Der nackte Kuß (1964)

Filmtipp

Atmosphäre des Films:

Sehenswert: Schonungsloser Independent-Blick in die Nischen der US-amerikanischen Gesellschaft

Kurzbesprechung:

Prostitution und Pädophilie: Die Themen, die Samuel Fuller in „Der Nackte Kuß“ behandelt, waren in den frühen Sechzigern reichlich kontrovers und skandalös. Fuller – ganz in Auteur-Manier Regisseur, Produzent und Autor des Films in hochkreativer Personalunion – überwältigt sein Publikum damit, ohne diese Konfrontation mit viel Aufhebens zu inszenieren. Seine Protagonistin ist Constance Powers als Kelly, die zu Beginn des Films als Sexarbeiterin in eine US-amerikanische Kleinstadt kommt und sich als erfolgreiche Kinderkrankenschwester in einer Klinik für körperlich eingeschränkte Kinder ein neues Leben aufbaut, anstatt im örtlichen Bordell anzuheuern.

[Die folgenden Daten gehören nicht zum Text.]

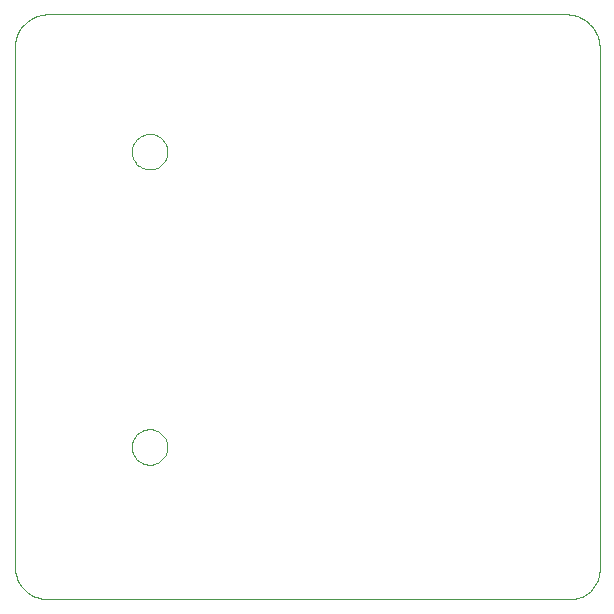
<source format=gko>
G75*
G70*
%OFA0B0*%
%FSLAX24Y24*%
%IPPOS*%
%LPD*%
%AMOC8*
5,1,8,0,0,1.08239X$1,22.5*
%
%ADD10C,0.0000*%
D10*
X002562Y001338D02*
X002562Y018602D01*
X002564Y018667D01*
X002570Y018732D01*
X002579Y018796D01*
X002592Y018860D01*
X002609Y018923D01*
X002629Y018984D01*
X002653Y019045D01*
X002681Y019104D01*
X002712Y019161D01*
X002746Y019216D01*
X002783Y019270D01*
X002824Y019321D01*
X002867Y019369D01*
X002913Y019415D01*
X002961Y019458D01*
X003012Y019499D01*
X003066Y019536D01*
X003121Y019570D01*
X003178Y019601D01*
X003237Y019629D01*
X003298Y019653D01*
X003359Y019673D01*
X003422Y019690D01*
X003486Y019703D01*
X003550Y019712D01*
X003615Y019718D01*
X003680Y019720D01*
X020944Y019720D01*
X021009Y019718D01*
X021074Y019712D01*
X021138Y019703D01*
X021202Y019690D01*
X021265Y019673D01*
X021326Y019653D01*
X021387Y019629D01*
X021446Y019601D01*
X021503Y019570D01*
X021558Y019536D01*
X021612Y019499D01*
X021663Y019458D01*
X021711Y019415D01*
X021757Y019369D01*
X021800Y019321D01*
X021841Y019270D01*
X021878Y019216D01*
X021912Y019161D01*
X021943Y019104D01*
X021971Y019045D01*
X021995Y018984D01*
X022015Y018923D01*
X022032Y018860D01*
X022045Y018796D01*
X022054Y018732D01*
X022060Y018667D01*
X022062Y018602D01*
X022062Y001220D01*
X022060Y001160D01*
X022055Y001099D01*
X022046Y001040D01*
X022033Y000981D01*
X022017Y000922D01*
X021997Y000865D01*
X021974Y000810D01*
X021947Y000755D01*
X021918Y000703D01*
X021885Y000652D01*
X021849Y000603D01*
X021811Y000557D01*
X021769Y000513D01*
X021725Y000471D01*
X021679Y000433D01*
X021630Y000397D01*
X021579Y000364D01*
X021527Y000335D01*
X021472Y000308D01*
X021417Y000285D01*
X021360Y000265D01*
X021301Y000249D01*
X021242Y000236D01*
X021183Y000227D01*
X021122Y000222D01*
X021062Y000220D01*
X003680Y000220D01*
X003615Y000222D01*
X003550Y000228D01*
X003486Y000237D01*
X003422Y000250D01*
X003359Y000267D01*
X003298Y000287D01*
X003237Y000311D01*
X003178Y000339D01*
X003121Y000370D01*
X003066Y000404D01*
X003012Y000441D01*
X002961Y000482D01*
X002913Y000525D01*
X002867Y000571D01*
X002824Y000619D01*
X002783Y000670D01*
X002746Y000724D01*
X002712Y000779D01*
X002681Y000836D01*
X002653Y000895D01*
X002629Y000956D01*
X002609Y001017D01*
X002592Y001080D01*
X002579Y001144D01*
X002570Y001208D01*
X002564Y001273D01*
X002562Y001338D01*
X006471Y005299D02*
X006473Y005347D01*
X006479Y005395D01*
X006489Y005442D01*
X006502Y005488D01*
X006520Y005533D01*
X006540Y005577D01*
X006565Y005619D01*
X006593Y005658D01*
X006623Y005695D01*
X006657Y005729D01*
X006694Y005761D01*
X006732Y005790D01*
X006773Y005815D01*
X006816Y005837D01*
X006861Y005855D01*
X006907Y005869D01*
X006954Y005880D01*
X007002Y005887D01*
X007050Y005890D01*
X007098Y005889D01*
X007146Y005884D01*
X007194Y005875D01*
X007240Y005863D01*
X007285Y005846D01*
X007329Y005826D01*
X007371Y005803D01*
X007411Y005776D01*
X007449Y005746D01*
X007484Y005713D01*
X007516Y005677D01*
X007546Y005639D01*
X007572Y005598D01*
X007594Y005555D01*
X007614Y005511D01*
X007629Y005466D01*
X007641Y005419D01*
X007649Y005371D01*
X007653Y005323D01*
X007653Y005275D01*
X007649Y005227D01*
X007641Y005179D01*
X007629Y005132D01*
X007614Y005087D01*
X007594Y005043D01*
X007572Y005000D01*
X007546Y004959D01*
X007516Y004921D01*
X007484Y004885D01*
X007449Y004852D01*
X007411Y004822D01*
X007371Y004795D01*
X007329Y004772D01*
X007285Y004752D01*
X007240Y004735D01*
X007194Y004723D01*
X007146Y004714D01*
X007098Y004709D01*
X007050Y004708D01*
X007002Y004711D01*
X006954Y004718D01*
X006907Y004729D01*
X006861Y004743D01*
X006816Y004761D01*
X006773Y004783D01*
X006732Y004808D01*
X006694Y004837D01*
X006657Y004869D01*
X006623Y004903D01*
X006593Y004940D01*
X006565Y004979D01*
X006540Y005021D01*
X006520Y005065D01*
X006502Y005110D01*
X006489Y005156D01*
X006479Y005203D01*
X006473Y005251D01*
X006471Y005299D01*
X006471Y015141D02*
X006473Y015189D01*
X006479Y015237D01*
X006489Y015284D01*
X006502Y015330D01*
X006520Y015375D01*
X006540Y015419D01*
X006565Y015461D01*
X006593Y015500D01*
X006623Y015537D01*
X006657Y015571D01*
X006694Y015603D01*
X006732Y015632D01*
X006773Y015657D01*
X006816Y015679D01*
X006861Y015697D01*
X006907Y015711D01*
X006954Y015722D01*
X007002Y015729D01*
X007050Y015732D01*
X007098Y015731D01*
X007146Y015726D01*
X007194Y015717D01*
X007240Y015705D01*
X007285Y015688D01*
X007329Y015668D01*
X007371Y015645D01*
X007411Y015618D01*
X007449Y015588D01*
X007484Y015555D01*
X007516Y015519D01*
X007546Y015481D01*
X007572Y015440D01*
X007594Y015397D01*
X007614Y015353D01*
X007629Y015308D01*
X007641Y015261D01*
X007649Y015213D01*
X007653Y015165D01*
X007653Y015117D01*
X007649Y015069D01*
X007641Y015021D01*
X007629Y014974D01*
X007614Y014929D01*
X007594Y014885D01*
X007572Y014842D01*
X007546Y014801D01*
X007516Y014763D01*
X007484Y014727D01*
X007449Y014694D01*
X007411Y014664D01*
X007371Y014637D01*
X007329Y014614D01*
X007285Y014594D01*
X007240Y014577D01*
X007194Y014565D01*
X007146Y014556D01*
X007098Y014551D01*
X007050Y014550D01*
X007002Y014553D01*
X006954Y014560D01*
X006907Y014571D01*
X006861Y014585D01*
X006816Y014603D01*
X006773Y014625D01*
X006732Y014650D01*
X006694Y014679D01*
X006657Y014711D01*
X006623Y014745D01*
X006593Y014782D01*
X006565Y014821D01*
X006540Y014863D01*
X006520Y014907D01*
X006502Y014952D01*
X006489Y014998D01*
X006479Y015045D01*
X006473Y015093D01*
X006471Y015141D01*
M02*

</source>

Der Nackte Kuß“ ist ein vielseitiger Film, der nicht nur mit seinem noch immer frischen Low-Budget-Charme begeistert, sondern auch gleich eine ganze Menge Sujets behandelt: Prostitution, die von der vermeintlich tugendhaften Mehrheitsgesellschaft abgelehnt, aber zugleich auch nachgefragt wird, solange sie sich in reglementierten Nischen versteckt; die Schwierigkeit, von einem einmal eingeschlagenen Pfad abzuweichen und die Last der Vergangenheit loszuwerden; und natürlich insgesamt die Doppelmoral der (US-amerikanischen) Kleinstadtmittelklasse. Überhaupt begibt sich Fuller, wie schon kurz zuvor in Shock Corridor“ (1963), an die Ränder der Gesellschaft, wo er – damals noch mehr als heute – kaum bekannte Orte wie ein Krankenhaus für invalide Kinder mit Amputationen oder eine psychiatrische Einrichtung exploriert. Veredelt wird „Der Nackte Kuß“ von den äußerst stimmungsvoll ausgeleuchteten Szenerien, mit einem raffinierten Licht- und Schattenspiel, in dem sich die düsteren Geheimnisse und Neigungen der Menschen spiegeln.